Israeli Scholar to Lecture at Clark on Final Days of Holocaust
Tuesday, March 05, 2013
A professor and renowned scholar of Modern Jewish history and Holocaust Studies at the Hebrew University of Jerusalem, Blatman is also the head of the Harman Institute of Contemporary Jewry. He has worked on the history of the Jewish labor movement in Eastern Europe, the Holocaust in Poland, and on Nazi annihilation policy at the end of World War II. Recipient of the Jakob Buchman Prize for the Memory of the Holocaust and the Pridan Prize for Studies in East European Jewish History, Blatman, has held visiting professorships and fellowships at Tel Aviv University, New York University, Georgetown University, and the Center for Advanced Holocaust Studies at the United States Holocaust Memorial Museum.
“Professor Blatman’s visit deepens the Strassler Center’s engagement with Israeli academics researching the Holocaust, and it is part of a broader initiative to jointly strengthen Holocaust and Genocide Studies at Clark and in Israel,” said Mary Jane Rein, executive director of the Strassler Center.
For his exceptional scholarly work, Blatman was awarded a four-year grant from the Israel Science Foundation to conduct research on “The Death Marches and the Evacuation of the Concentration Camps, January-May 1945.”

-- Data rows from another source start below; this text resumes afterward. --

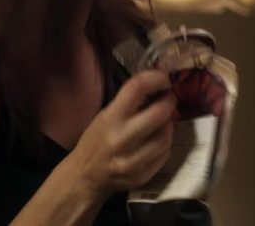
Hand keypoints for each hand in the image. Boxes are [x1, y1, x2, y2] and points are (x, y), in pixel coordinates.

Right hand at [65, 69, 175, 196]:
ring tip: (162, 120)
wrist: (85, 176)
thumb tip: (160, 79)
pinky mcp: (142, 176)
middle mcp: (121, 139)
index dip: (156, 78)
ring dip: (169, 124)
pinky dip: (165, 142)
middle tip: (168, 98)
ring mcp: (132, 161)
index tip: (163, 77)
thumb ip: (131, 100)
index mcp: (110, 119)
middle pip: (160, 112)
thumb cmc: (96, 140)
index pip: (137, 88)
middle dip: (169, 101)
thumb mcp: (106, 115)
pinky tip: (157, 139)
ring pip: (166, 135)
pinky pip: (165, 153)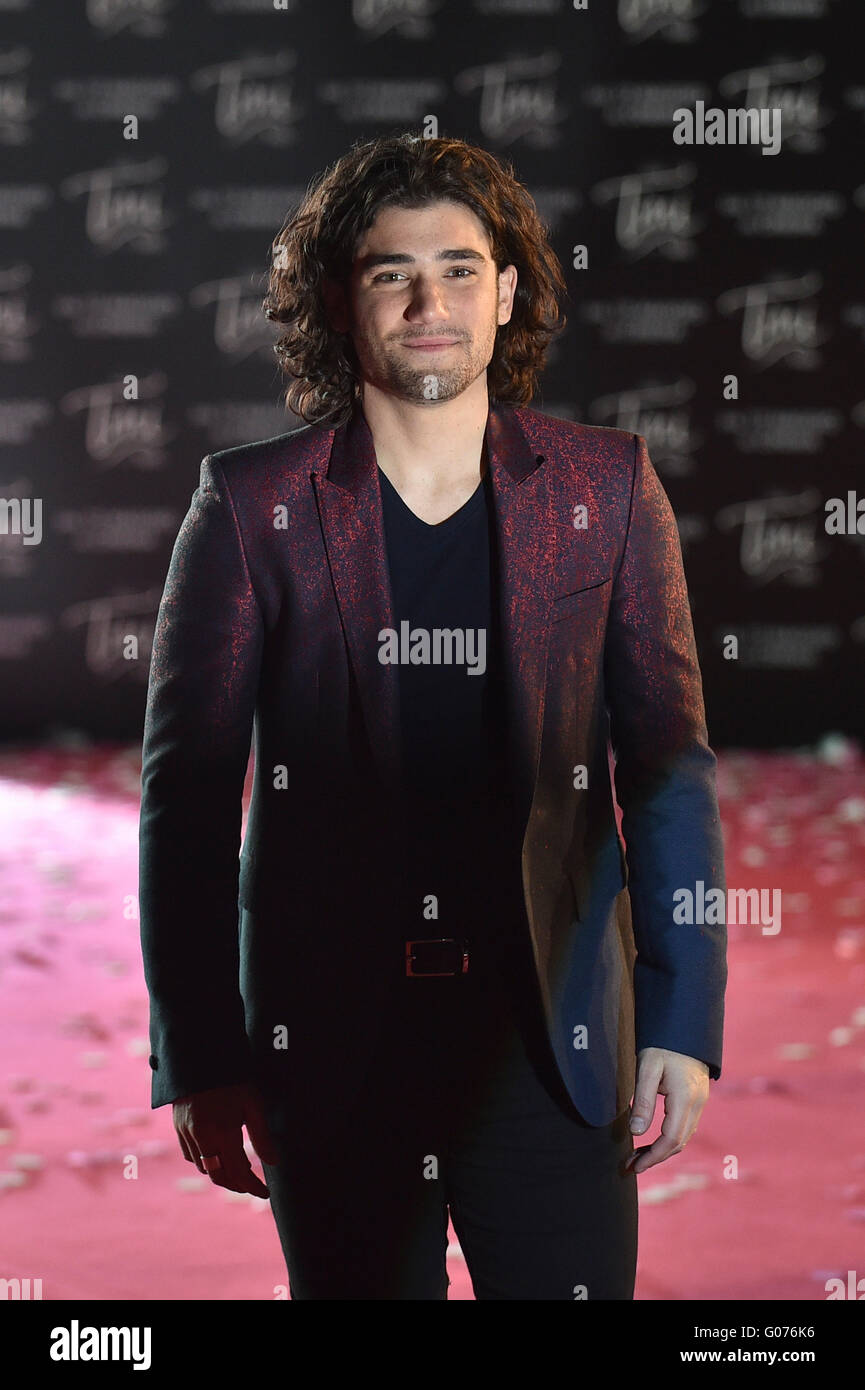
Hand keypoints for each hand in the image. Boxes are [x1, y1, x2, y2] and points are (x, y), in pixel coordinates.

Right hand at [173, 1082, 279, 1196]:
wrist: (201, 1057)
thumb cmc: (233, 1079)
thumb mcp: (253, 1104)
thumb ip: (262, 1137)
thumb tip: (274, 1163)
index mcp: (223, 1132)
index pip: (239, 1172)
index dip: (252, 1186)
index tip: (264, 1193)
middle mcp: (202, 1137)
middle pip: (218, 1176)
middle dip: (235, 1185)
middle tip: (250, 1186)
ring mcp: (187, 1133)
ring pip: (203, 1167)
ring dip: (220, 1174)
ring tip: (237, 1171)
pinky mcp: (178, 1127)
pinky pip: (190, 1155)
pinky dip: (204, 1161)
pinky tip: (217, 1155)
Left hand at [625, 1047, 709, 1174]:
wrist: (685, 1027)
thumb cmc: (663, 1044)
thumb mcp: (648, 1067)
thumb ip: (643, 1099)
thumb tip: (636, 1131)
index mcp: (686, 1097)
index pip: (671, 1138)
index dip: (654, 1156)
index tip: (636, 1166)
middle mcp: (697, 1103)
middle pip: (679, 1142)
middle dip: (657, 1157)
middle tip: (633, 1165)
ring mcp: (700, 1102)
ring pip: (684, 1136)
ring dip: (663, 1150)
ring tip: (639, 1155)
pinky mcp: (697, 1099)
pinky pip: (686, 1126)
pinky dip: (670, 1138)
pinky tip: (654, 1139)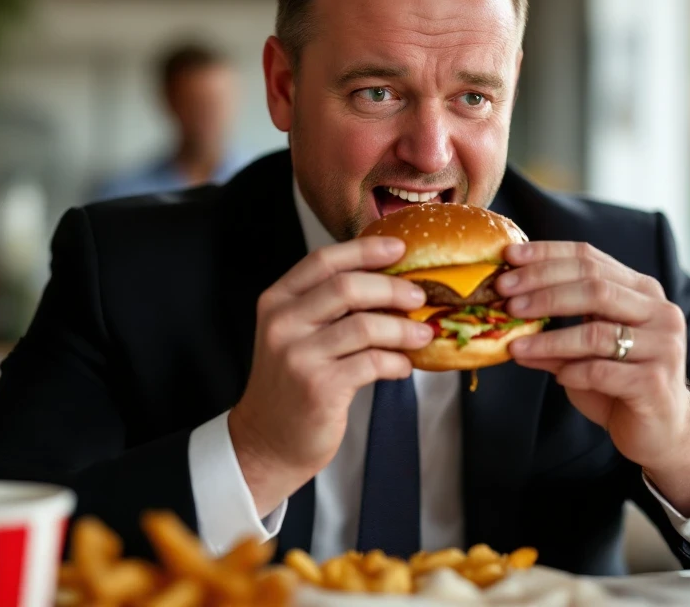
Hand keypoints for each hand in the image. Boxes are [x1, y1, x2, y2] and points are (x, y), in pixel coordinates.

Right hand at [229, 237, 433, 516]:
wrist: (267, 440)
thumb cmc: (292, 383)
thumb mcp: (296, 334)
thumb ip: (328, 307)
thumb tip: (390, 281)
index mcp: (277, 301)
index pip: (323, 261)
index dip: (364, 249)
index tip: (399, 247)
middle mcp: (283, 323)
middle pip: (347, 287)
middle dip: (391, 287)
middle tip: (419, 294)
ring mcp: (298, 356)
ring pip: (365, 326)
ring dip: (403, 328)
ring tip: (422, 334)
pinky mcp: (319, 388)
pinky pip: (371, 363)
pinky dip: (396, 362)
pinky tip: (404, 367)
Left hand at [496, 241, 689, 514]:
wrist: (661, 430)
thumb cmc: (618, 382)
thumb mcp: (581, 351)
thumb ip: (552, 330)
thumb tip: (504, 310)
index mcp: (640, 290)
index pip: (590, 258)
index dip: (547, 254)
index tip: (508, 257)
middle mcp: (658, 310)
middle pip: (594, 286)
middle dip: (543, 289)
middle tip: (506, 298)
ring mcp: (662, 345)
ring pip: (596, 332)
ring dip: (549, 339)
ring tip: (515, 345)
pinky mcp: (656, 382)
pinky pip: (603, 371)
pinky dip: (573, 372)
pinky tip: (556, 377)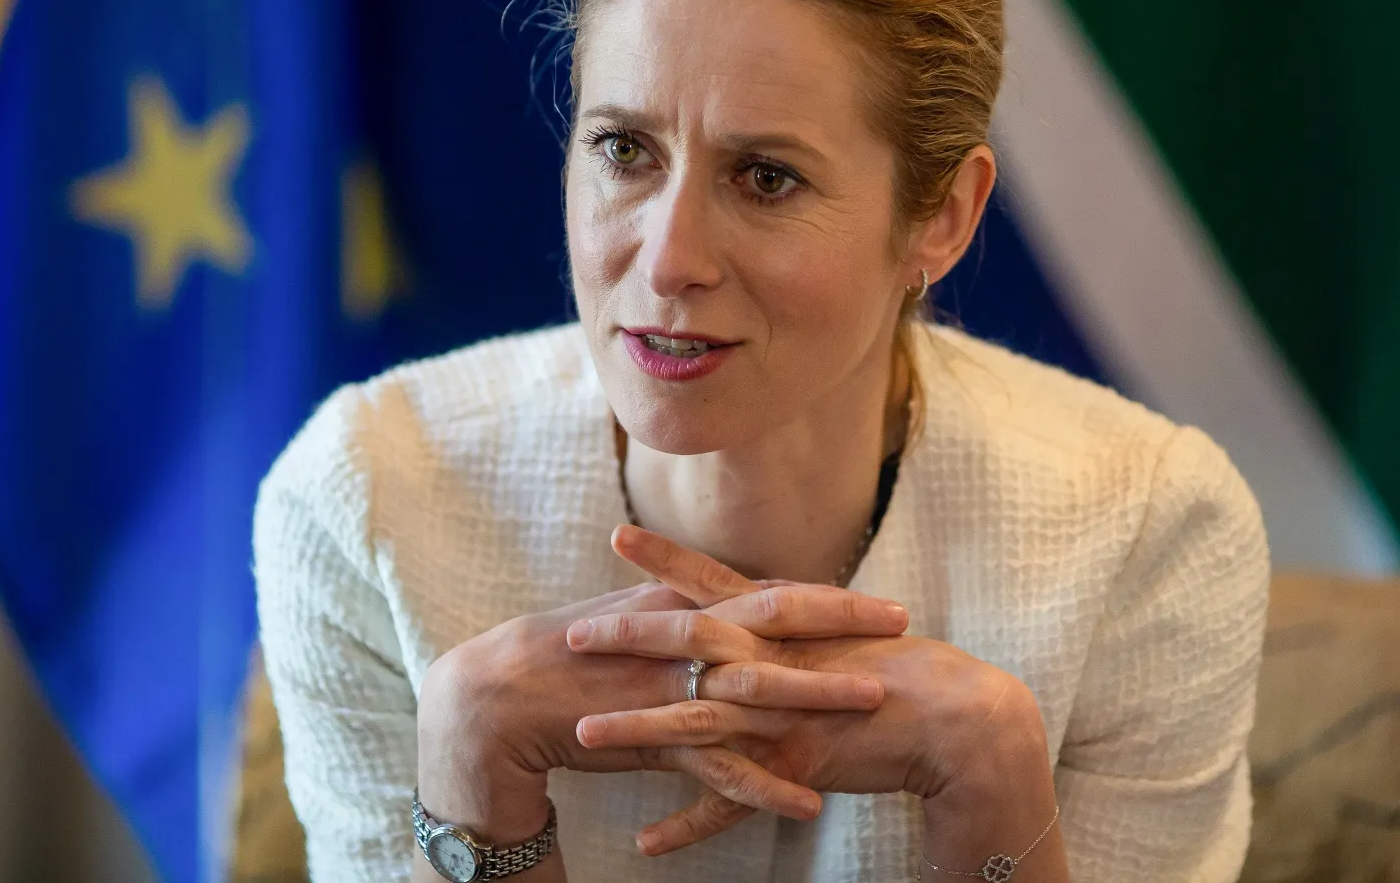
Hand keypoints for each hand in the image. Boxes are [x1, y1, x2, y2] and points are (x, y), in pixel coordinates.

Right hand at [415, 570, 904, 844]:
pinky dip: (763, 786)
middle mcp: (680, 635)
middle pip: (776, 619)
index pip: (767, 593)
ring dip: (820, 693)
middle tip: (903, 621)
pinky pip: (717, 767)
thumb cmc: (566, 657)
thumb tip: (732, 610)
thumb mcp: (632, 622)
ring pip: (758, 686)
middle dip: (842, 620)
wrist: (496, 694)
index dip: (827, 596)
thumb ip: (683, 614)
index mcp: (678, 604)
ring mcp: (669, 686)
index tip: (880, 600)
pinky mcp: (652, 737)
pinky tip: (807, 806)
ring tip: (879, 702)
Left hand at [568, 528, 1054, 856]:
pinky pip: (733, 802)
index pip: (713, 582)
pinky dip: (689, 825)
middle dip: (626, 638)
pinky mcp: (794, 766)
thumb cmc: (903, 667)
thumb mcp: (838, 631)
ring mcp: (782, 715)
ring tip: (580, 738)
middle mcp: (775, 662)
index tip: (616, 534)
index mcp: (785, 625)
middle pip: (689, 643)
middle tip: (570, 634)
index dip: (665, 558)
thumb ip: (793, 620)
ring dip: (635, 731)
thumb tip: (760, 598)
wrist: (955, 717)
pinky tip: (646, 844)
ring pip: (695, 722)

His newest book’s focus is the final deadly months of the Third Reich when approximately 250,000 concentration camp inmates perished on forced marches and in brutal cases of mass killing. He draws on archival sources and testimonies of victims, perpetrators, and bystanders, to examine the closing stages of Nazi atrocities and situates them in the broader context of the history of the Holocaust.

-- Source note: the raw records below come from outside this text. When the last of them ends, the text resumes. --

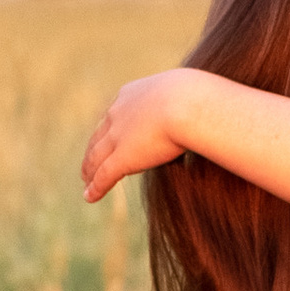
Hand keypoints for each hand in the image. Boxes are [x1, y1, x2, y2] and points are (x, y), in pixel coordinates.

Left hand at [80, 70, 196, 204]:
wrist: (189, 103)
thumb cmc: (198, 96)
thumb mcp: (188, 93)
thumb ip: (187, 103)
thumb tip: (203, 108)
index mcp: (133, 94)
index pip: (117, 112)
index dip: (110, 127)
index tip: (108, 134)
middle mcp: (119, 113)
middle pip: (100, 135)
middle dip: (94, 149)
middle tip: (89, 161)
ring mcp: (118, 136)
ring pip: (96, 157)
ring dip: (90, 170)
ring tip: (86, 180)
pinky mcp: (122, 157)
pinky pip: (104, 175)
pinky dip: (96, 187)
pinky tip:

"He worked on this book over a period of almost ten years," says Michael Nolte, a doctoral student at the Center for Holocaust and Genocide Studies.

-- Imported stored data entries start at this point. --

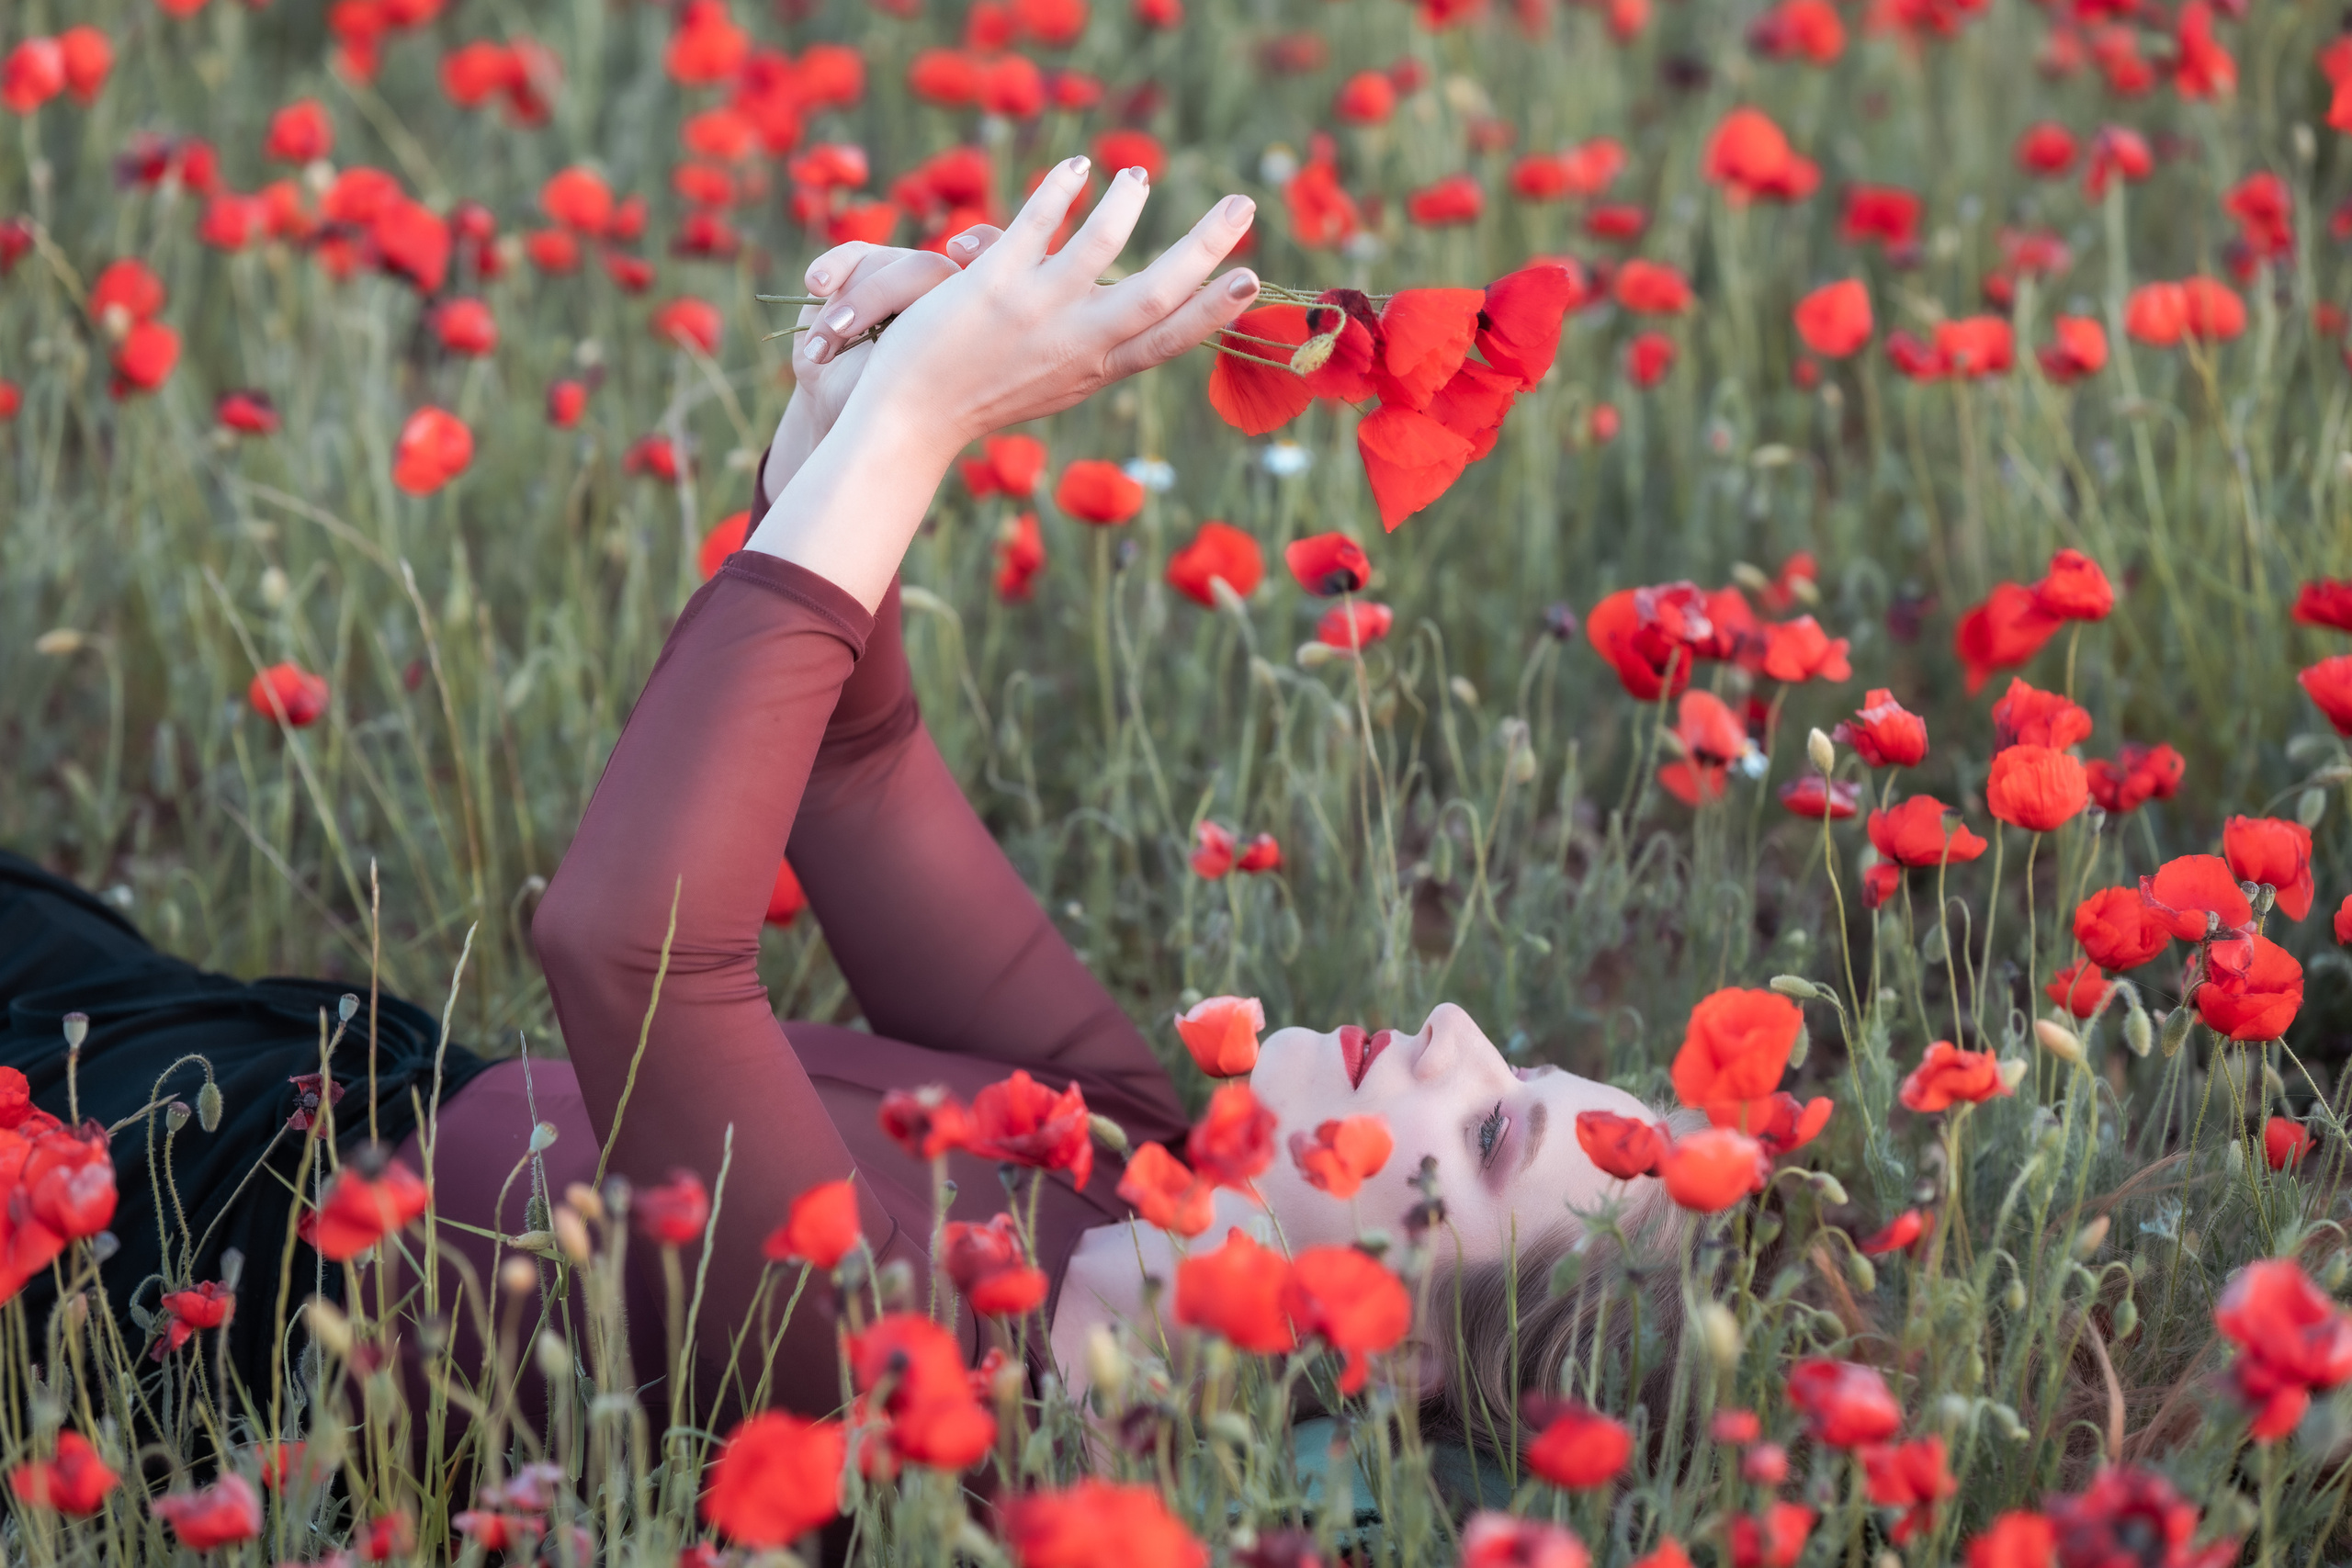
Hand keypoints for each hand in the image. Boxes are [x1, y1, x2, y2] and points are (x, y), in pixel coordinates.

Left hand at [747, 163, 1258, 611]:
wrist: (909, 420)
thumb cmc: (979, 395)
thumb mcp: (1050, 378)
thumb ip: (1089, 339)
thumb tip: (1117, 284)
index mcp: (1094, 370)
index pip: (1169, 340)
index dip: (1214, 310)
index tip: (1252, 279)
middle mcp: (1074, 344)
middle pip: (1157, 292)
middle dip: (1207, 247)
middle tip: (1243, 205)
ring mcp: (1034, 314)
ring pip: (1099, 245)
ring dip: (1125, 204)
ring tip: (1137, 177)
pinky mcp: (991, 286)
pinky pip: (1037, 223)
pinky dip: (1061, 189)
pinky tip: (1077, 166)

"The time Blatman invested in writing the book is reflected in the detail of his scholarship. Providing the first comprehensive account on the death marches, he elucidates the final killing frenzy of the Third Reich. The results of his work are groundbreaking."
Nolte explains the uniqueness of the work further.
"During the concluding phase of Nazi mass murder, for instance, the circle of perpetrators widened. When concentration camp guards drove the inmates on long and exhausting death marches, local officials, members of civilian militias, and ordinary Germans joined the killings. So far, Holocaust historiography has widely ignored this group of executioners."
In a review published in the Wall Street Journal, Yale University Professor Timothy Snyder writes, “Mr. Blatman chronicles, authoritatively, an important chapter in the history of Nazi Germany. But because the death marches and associated massacres do not fit our presumptions about genocide, his important book opens again the crucial question of the 20th century: why we kill.”
Visits by Israeli scholars to the Center and by Center faculty to Israel have long been part of the academic life of the Strassler Center and have proved invaluable to students and faculty.